Reproduce the listing below with "clock" swapped for "timepiece" wherever it occurs, keeping every other word unchanged. Omit the pictures from your version.

-- START --

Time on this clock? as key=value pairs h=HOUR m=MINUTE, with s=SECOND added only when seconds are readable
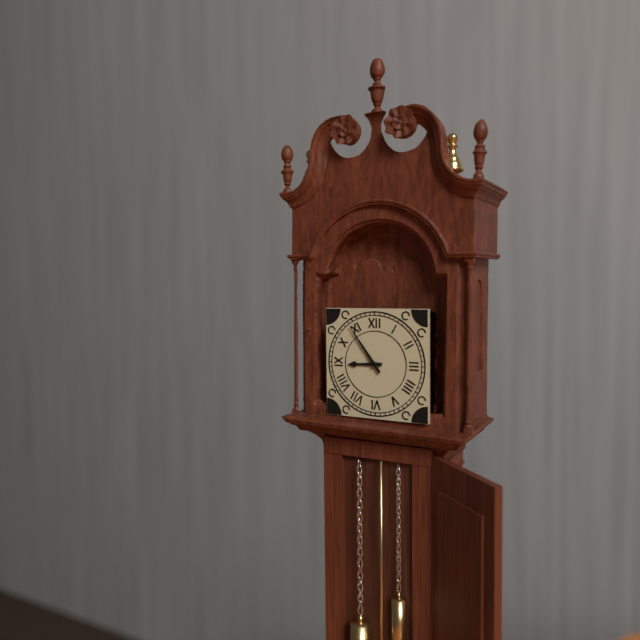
h=8 m=54
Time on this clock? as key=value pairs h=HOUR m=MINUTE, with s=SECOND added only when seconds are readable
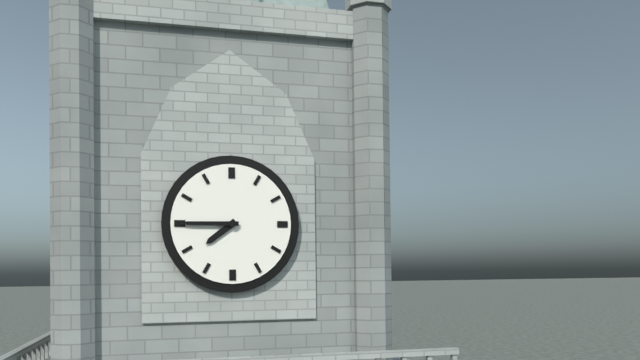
h=7 m=45
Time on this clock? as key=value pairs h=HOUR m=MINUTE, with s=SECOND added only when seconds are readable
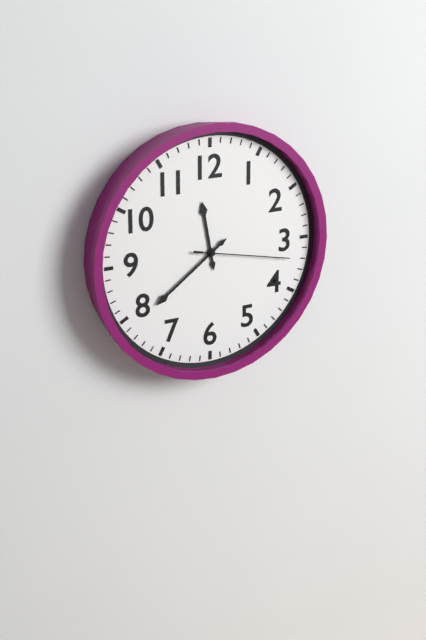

-- END --

Task result ::
Time on this timepiece? as key=value pairs h=HOUR m=MINUTE, with s=SECOND added only when seconds are readable
h=8 m=54
Time on this timepiece? as key=value pairs h=HOUR m=MINUTE, with s=SECOND added only when seconds are readable
h=7 m=45
Time on this timepiece? as key=value pairs h=HOUR m=MINUTE, with s=SECOND added only when seconds are readable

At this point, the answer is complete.